Before the showcase began, Ze addressed the crowd who was lined up to go into the auditorium. He asked everyone to disperse and talk to strangers you’ve never met. It was the first in a string of social experiments he asked us to participate in. I walked around the room meeting people of different backgrounds, like students at UC Santa Cruz, NASA Ames employees, and Youtube Stars from the UK. After a few minutes, he told us to gather back together and asked us to make a laughing circle. To create a laughing circle, you have someone would lay down and start laughing. Another person would lay down, rest their head on the first person’s belly, and then commence laughing. This would repeat until a circle is formed. A few people participated in this activity, including myself.
Our superego holds us back from saying things that might be too offensive, too brazen, or too radical. It may stop us from participating in activities that might make us embarrassed.
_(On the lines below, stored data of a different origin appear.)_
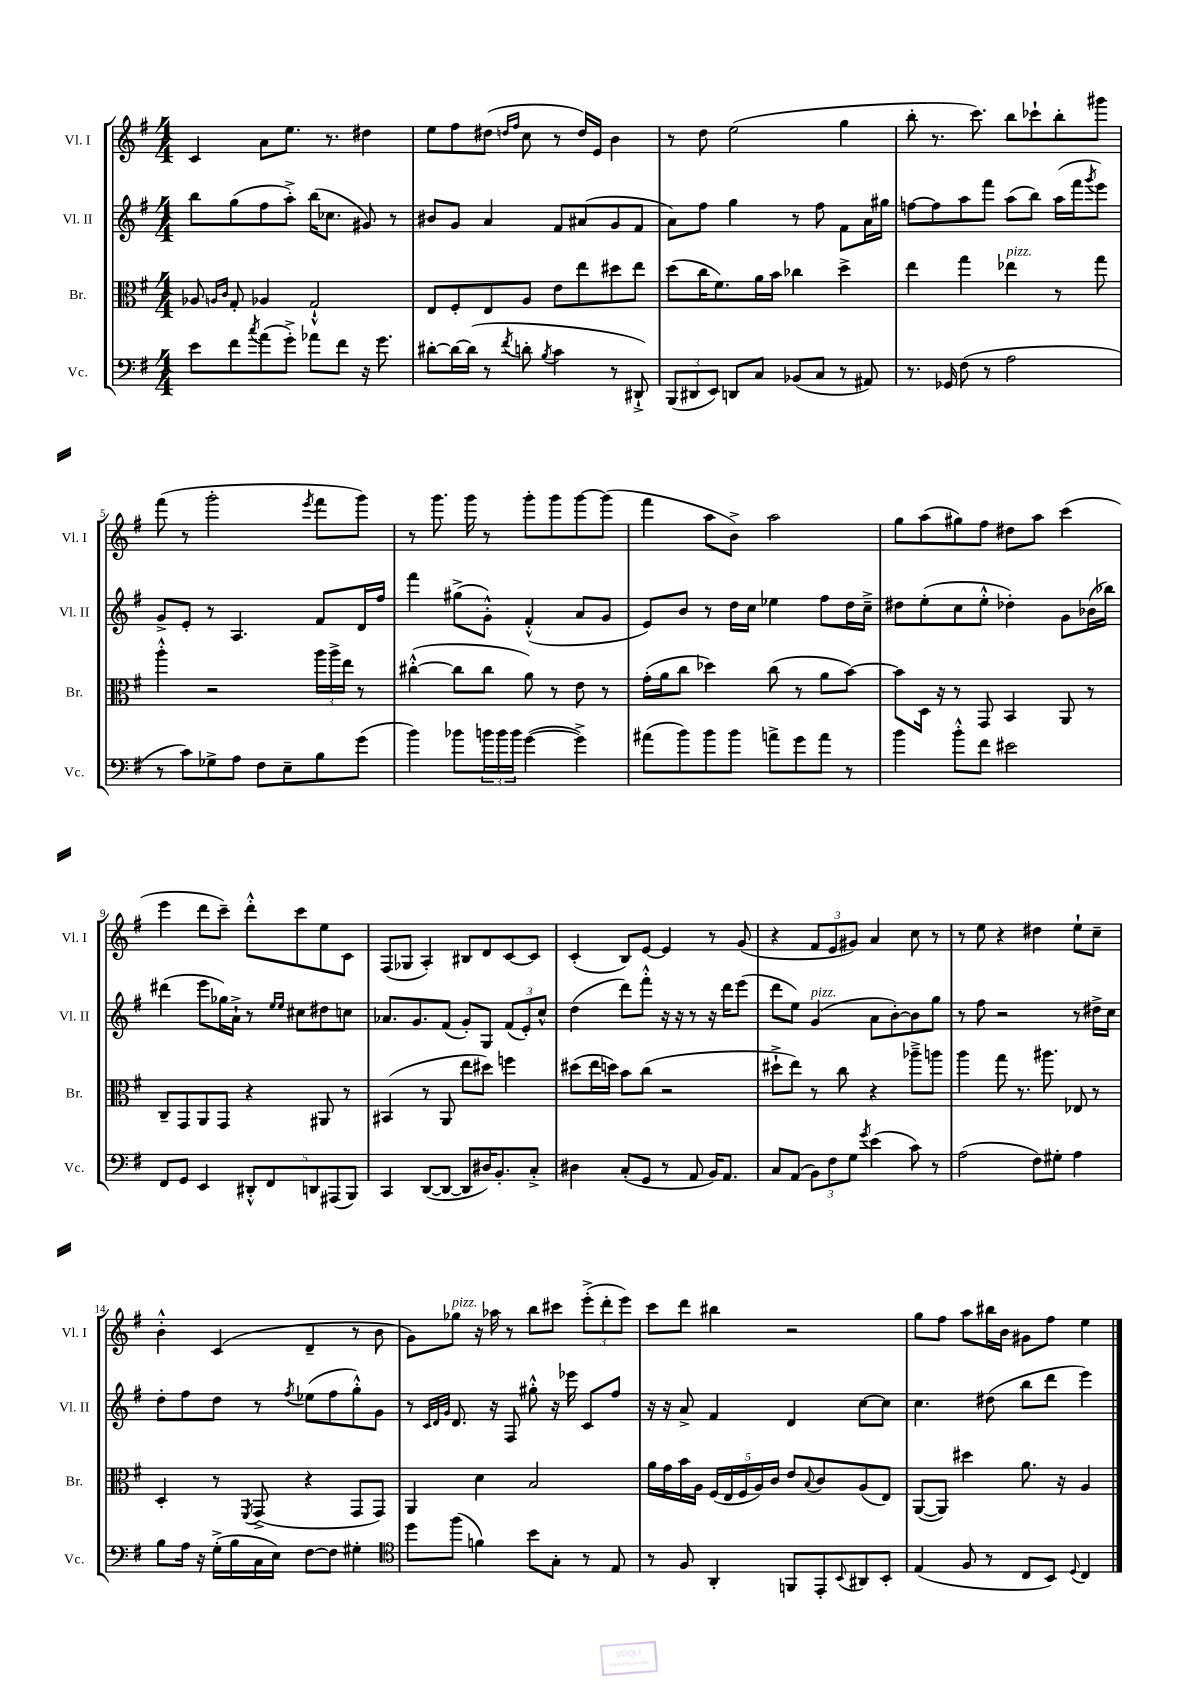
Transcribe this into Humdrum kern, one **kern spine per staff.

**kern	**kern	**kern	**kern
*staff4	*staff3	*staff2	*staff1
*clefF4	*clefC3	*clefG2	*clefG2
*k[f#]	*k[f#]	*k[f#]	*k[f#]
*M4/4	*M4/4	*M4/4	*M4/4
8e	8A-	8bb	4c
.	16qqA	.	.
.	16qqc	.	.
8f#	8G'	(8gg	.
8qcc	.	.	.
(8a	4A-	8ff#	8a
8g'^)	.	8aa'^)	8.ee
8a-	2G`^^	(16bb	.
.	.	8.cc-	8.r
8f#	.	.	.
16r	.	8g#)	4dd#
8.g	.	.	.
.	.	8r	.
=	=	=	=
[8d#'	8E	8b#	8ee
16d#_	8F#'	8g	8ff#
(16d#]	.	.	.
8r	8E	4a	(8dd#
.	.	.	16qqdd
8qf#	.	.	16qqff#
8d'	8A	.	8cc
8qB	.	.	.
4c	8e	8f#	8r
.	8ee	(8a#	16dd)
.	.	.	16e
8r	8dd#	8g	4b
8DD#`^)	8ee	8f#	.
=	=	=	=
(12BBB	(8dd	8a)	8r
12DD#	.	.	.
.	16cc	8ff#	8dd
12EE)	.	.	.
.	8.f#)	.	.
8DD	.	4gg	(2ee
8C	16a	.	.
.	16b	.	.
(8BB-	4cc-	8r	.
8C	.	8ff#	.
8r	4dd^	8f#	4gg
8AA#)	.	16a	.
.	.	16gg#	.
=	=	=	=
8.r	4ee	[8ff	8bb'
.	.	8ff]	8.r
16GG-	.	.	.
(8F#	4gg	8aa	.
.	.	.	8.ccc)
8r	.	8fff#	.
2A	4ee-	(8aa	8bb
.	.	8bb)	8ccc-`
.	8r	(16aa	8bb'
.	.	16fff#	.
.	.	8qggg	.
.	8gg	8eee)	8ggg#
=	=	=	=
8r	4aa'^^	8g^	(8fff#
8c)	.	8e'	8r
8G-^	2r	8r	2ggg'
8A	.	4.A	.
8F#	.	.	.
8E~	.	.	.
.	.	.	8qeee
8B	24aa	8f#	8fff#
.	24aa^	.	.
.	24ee	.	.
(8g	8r	16d	8ggg)
.	.	16ff#	.
=	=	=	=
4b)	([4cc#'^^	4fff#	8r
.	.	.	8.ggg
8b-	8cc#]	(8gg#^	.
.	.	.	16ggg
24b	8cc#	8g'^^)	8r
24b	.	.	.
24b	.	.	.
([4g	8a)	(4f#'^^	8ggg'
.	8r	.	8ggg
4g^])	8e	8a	[8ggg
.	8r	8g	(8ggg]
=	=	=	=
(8a#	(16g'	8e)	4fff#
.	16a	.	.
8b)	8cc	8b	.
8b	4dd-)	8r	8aa
8b	.	16dd	8b^)
.	.	16cc	.
8a^	(8cc	4ee-	2aa
8g	8r	.	.
8a	8a	8ff#	.
8r	[8b)	16dd	.
.	.	16cc~^	.
=	=	=	=
4b	8b]	8dd#	8gg
.	16D	(8ee'	(8aa
.	16r	.	.
8b'^^	8r	8cc	8gg#)
8f#	8GG	8ee'^^	8ff#
2e#	4BB	4dd-')	8dd#
.	.	.	8aa
.	8AA	8g	(4ccc
.	8r	(16b-	.
.	.	16bb-)	.
=	=	=	=
8FF#	8C~	(4ddd#	4eee
8GG	8GG	.	.
4EE	8AA	8eee	8ddd
.	8GG	16gg-)	8ccc~)
.	.	16a`^	.
10DD#'^^	4r	8r	8ddd'^^
10FF#	.	.	.
.	.	16qqee	.
.	.	16qqee	.
.	.	8cc#	8ccc
10DD	.	.	.
.	8AA#	8dd#	8ee
(10AAA#	.	.	.
.	8r	8cc	8c
10BBB)	.	.	.
=	=	=	=
4CC	(4BB#	8.a-	(8F#
.	.	.	8G-
.	.	8.g	.
([8DD	8r	.	4A')
8DD_	8AA	(8f#	.
8DD]	8ee	8g')	8B#
16D#)	8dd#)	8G	8d
8.BB'	.	.	.
.	4ff	(12f#	[8c
.	.	12e')	.
8C'^	.	.	8c]
.	.	12cc^^	.
=	=	=	=
4D#	(8dd#	(4dd	(4c'
.	16ee	.	.
.	16dd)	.	.
(8C'	8b	8ddd)	8B)
8GG	(8cc	8fff#'^^	[8e
8r	2r	16r	4e]
.	.	16r	.
8AA	.	8r	.
16BB)	.	16r	8r
8.AA	.	16ddd	.
.	.	(8eee	(8g
=	=	=	=
8C	8dd#`^	8ddd	4r
(8AA	8ee)	8ee)	.
12BB)	8r	(4g	12f#
12F#	.	.	12e
.	8cc	.	.
12G	.	.	12g#)
8qg	.	.	.
(4e	4r	8a	4a
.	.	[8b')	.
8c)	8aa-~^	8b]	8cc
8r	8aa	8gg	8r
=	=	=	=
(2A	4aa	8r	8r
.	.	8ff#	8ee
.	8gg	2r	4r
.	8.r	.	.
8F#)	.	.	4dd#
.	8.aa#	.	.
8G#'	.	.	.
4A	8E-	8r	8ee`
.	8r	16dd#^	8cc~
.	.	16cc	.
=	=	=	=
8B	4D'	8dd'	4b'^^
16A	.	8ff#	.
16r	.	.	.
(16G'^	8r	8dd	(4c
16B	.	.	.
.	8qFF#	.	.
16C	(8GG^	8r	.
16E)	.	.	.
.	.	8qff#	.
[8F#	4r	(8ee-	4d~
8F#]	.	8ff#	.
4G#'	8GG	8gg'^^)	8r
.	8GG)	8g	8b
=	=	=	=
*clefC4	*	*	*
8dd	4AA	8r	8g)
.	.	32qqc	.
.	.	32qqd	.
.	.	32qqg	.
(8ff#	.	8.d	8gg-
4f)	4d	.	16r
.	.	16r	16aa-
.	.	8F#	8r
8b	2B	8gg#'^^	8bb
8G'	.	16r	8ccc#
.	.	16eee-	.
8r	.	8c	(12eee'^
.	.	.	12ddd'
8E	.	8ff#	.
.	.	.	12eee)
=	=	=	=
8r	16a	16r	8ccc
.	16g	16r	.
8F#	16b	8a^	8ddd
.	16A	.	.
4AA'	(20F#	4f#	4bb#
.	20E	.	.
.	20F#	.	.
.	20A)	.	.
.	20c	.	.
8FF	8e	4d	2r
.	8qqB	.	.
8EE'	8c	.	.
8qqBB	.	.	.
8AA#	(8A	[8cc	.
8BB'	8E)	8cc]	.
=	=	=	=
(4E	([8AA	4.cc	8gg
.	8AA])	.	8ff#
8F#	4dd#	.	8aa
8r	.	(8dd#	16bb#
.	.	.	16b
8C	8.a	8bb	8g#
8BB)	.	8ddd	8ff#
.	16r	.	.
8qqD	.	.	.
4C	4A	4eee)	4ee
==	==	==	==
*-	*-	*-	*-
But this activity of resting our heads on someone’s laughing belly tricks our superego from telling us this is an awkward situation because it’s never encountered such action before. As my head was bouncing up and down, my mind stopped rationalizing what was going on. I just laid there laughing at the absurdity that was unfolding. Heads around me in similar bouncing fashion, bobbing up and down laughing.
Other activities followed along the same thread as thing one. Feeling oddly elated, we all sat down in the auditorium. I had this sense of play and joy, as I listened to him talk about the process of creation and how participatory activities brings about conversations. He made me think about, and eventually write about, how to get others to interact with me on an empathetic level. It goes past the level of acquaintance and to a level of real human emotional feelings. We take off this mask and actually show ourselves raw.
The physical realm is full of strange and awkward emotions because we have to deal with each other. The internet masks us with anonymity. So how do we get to the important conversations?
— My journal entry from that day in reflection to the talk
Continuing The Dialogue
After the talk, I lined with with the rest of the fans to meet Ze. Watching his videos is an intimate one-on-one experience. You open your laptop, go to his website, and click play to start watching his latest video. He talks about something to a camera, and you view the final, edited version. And a lot of times, you watch it alone.
Here was a chance to finally bridge that digital experience into the physical world. Except, the exhibition, the silly activities, and his talk made me realize I’m not the only one who has this experience. I get to share it with the fans. We get to continue this conversation, through the medium of video comments, the missions, or this live event. And through this live event, I was finally able to talk to people about the important things, like how to be yourself, how to deal with bad news from the doctor’s office, and how to determine who is a friend versus an acquaintance.
When it was my turn, I thanked him for the participatory experiences of the event. He signed my poster and probably doesn’t remember this brief encounter. And to be honest, I don’t really either. He brought himself to the level of the fans, not as an apotheosis. He was the instigator, the person who started the ball rolling. The fans are there to continue to roll the ball and perhaps crack it open to find something magical inside, like raw emotion, solutions to our everyday problems, or how to cope. Ze was make the event more than just himself. In true spirit to his attitude in his videos, he made this event about the fans.
Ze opened my mind to think about how to live and cope with awkward emotions. They’re of human construct, and the only way to really deal with it is to open a dialogue. It’s not to comment on a video, give our ten cents, and leave it at that. It’s to draw out someone else who shares similar perspective and figure out what makes us human.